======== RECORDS FOR PROCESSING ========
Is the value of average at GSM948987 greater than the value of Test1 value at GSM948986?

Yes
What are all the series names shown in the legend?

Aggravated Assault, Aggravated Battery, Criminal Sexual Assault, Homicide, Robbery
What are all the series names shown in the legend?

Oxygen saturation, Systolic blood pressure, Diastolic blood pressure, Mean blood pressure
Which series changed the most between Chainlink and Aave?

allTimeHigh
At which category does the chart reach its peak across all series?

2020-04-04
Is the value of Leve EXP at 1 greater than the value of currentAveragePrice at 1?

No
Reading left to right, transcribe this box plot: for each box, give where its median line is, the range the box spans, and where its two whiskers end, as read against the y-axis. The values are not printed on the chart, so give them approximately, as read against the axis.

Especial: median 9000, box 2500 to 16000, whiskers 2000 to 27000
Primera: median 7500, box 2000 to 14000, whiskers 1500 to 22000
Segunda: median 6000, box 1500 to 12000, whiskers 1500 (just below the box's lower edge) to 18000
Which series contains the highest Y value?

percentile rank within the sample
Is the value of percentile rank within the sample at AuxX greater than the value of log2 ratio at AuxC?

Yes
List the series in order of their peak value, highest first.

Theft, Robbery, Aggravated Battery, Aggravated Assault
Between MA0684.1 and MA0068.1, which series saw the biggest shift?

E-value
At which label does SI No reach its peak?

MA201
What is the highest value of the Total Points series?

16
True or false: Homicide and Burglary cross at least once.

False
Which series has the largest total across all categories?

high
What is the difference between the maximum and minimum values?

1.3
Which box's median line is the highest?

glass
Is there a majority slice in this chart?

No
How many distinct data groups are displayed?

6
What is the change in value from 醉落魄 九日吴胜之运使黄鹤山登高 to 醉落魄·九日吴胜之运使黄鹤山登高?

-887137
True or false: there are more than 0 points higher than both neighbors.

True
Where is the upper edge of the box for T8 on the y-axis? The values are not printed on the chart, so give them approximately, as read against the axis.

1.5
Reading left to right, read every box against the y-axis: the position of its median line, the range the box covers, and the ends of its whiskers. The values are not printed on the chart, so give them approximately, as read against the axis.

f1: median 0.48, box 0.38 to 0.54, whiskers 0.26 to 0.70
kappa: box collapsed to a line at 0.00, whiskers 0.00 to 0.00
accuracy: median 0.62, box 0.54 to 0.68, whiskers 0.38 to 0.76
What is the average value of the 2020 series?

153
========
*DIRECTIONS*: Convert every line of the items above into a JSON list of strings, with one string per line and blank lines omitted.

*RESULT BELOW*:
[
  "Is the value of average at GSM948987 greater than the value of Test1 value at GSM948986?",
  "Yes",
  "What are all the series names shown in the legend?",
  "Aggravated Assault, Aggravated Battery, Criminal Sexual Assault, Homicide, Robbery",
  "What are all the series names shown in the legend?",
  "Oxygen saturation, Systolic blood pressure, Diastolic blood pressure, Mean blood pressure",
  "Which series changed the most between Chainlink and Aave?",
  "allTimeHigh",
  "At which category does the chart reach its peak across all series?",
  "2020-04-04",
  "Is the value of Leve EXP at 1 greater than the value of currentAveragePrice at 1?",
  "No",
  "Reading left to right, transcribe this box plot: for each box, give where its median line is, the range the box spans, and where its two whiskers end, as read against the y-axis. The values are not printed on the chart, so give them approximately, as read against the axis.",
  "Especial: median 9000, box 2500 to 16000, whiskers 2000 to 27000",
  "Primera: median 7500, box 2000 to 14000, whiskers 1500 to 22000",
  "Segunda: median 6000, box 1500 to 12000, whiskers 1500 (just below the box's lower edge) to 18000",
  "Which series contains the highest Y value?",
  "percentile rank within the sample",
  "Is the value of percentile rank within the sample at AuxX greater than the value of log2 ratio at AuxC?",
  "Yes",
  "List the series in order of their peak value, highest first.",
  "Theft, Robbery, Aggravated Battery, Aggravated Assault",
  "Between MA0684.1 and MA0068.1, which series saw the biggest shift?",
  "E-value",
  "At which label does SI No reach its peak?",
  "MA201",
  "What is the highest value of the Total Points series?",
  "16",
  "True or false: Homicide and Burglary cross at least once.",
  "False",
  "Which series has the largest total across all categories?",
  "high",
  "What is the difference between the maximum and minimum values?",
  "1.3",
  "Which box's median line is the highest?",
  "glass",
  "Is there a majority slice in this chart?",
  "No",
  "How many distinct data groups are displayed?",
  "6",
  "What is the change in value from 醉落魄 九日吴胜之运使黄鹤山登高 to 醉落魄·九日吴胜之运使黄鹤山登高?",
  "-887137",
  "True or false: there are more than 0 points higher than both neighbors.",
  "True",
  "Where is the upper edge of the box for T8 on the y-axis? The values are not printed on the chart, so give them approximately, as read against the axis.",
  "1.5",
  "Reading left to right, read every box against the y-axis: the position of its median line, the range the box covers, and the ends of its whiskers. The values are not printed on the chart, so give them approximately, as read against the axis.",
  "f1: median 0.48, box 0.38 to 0.54, whiskers 0.26 to 0.70",
  "kappa: box collapsed to a line at 0.00, whiskers 0.00 to 0.00",
  "accuracy: median 0.62, box 0.54 to 0.68, whiskers 0.38 to 0.76",
  "What is the average value of the 2020 series?",
  "153"
]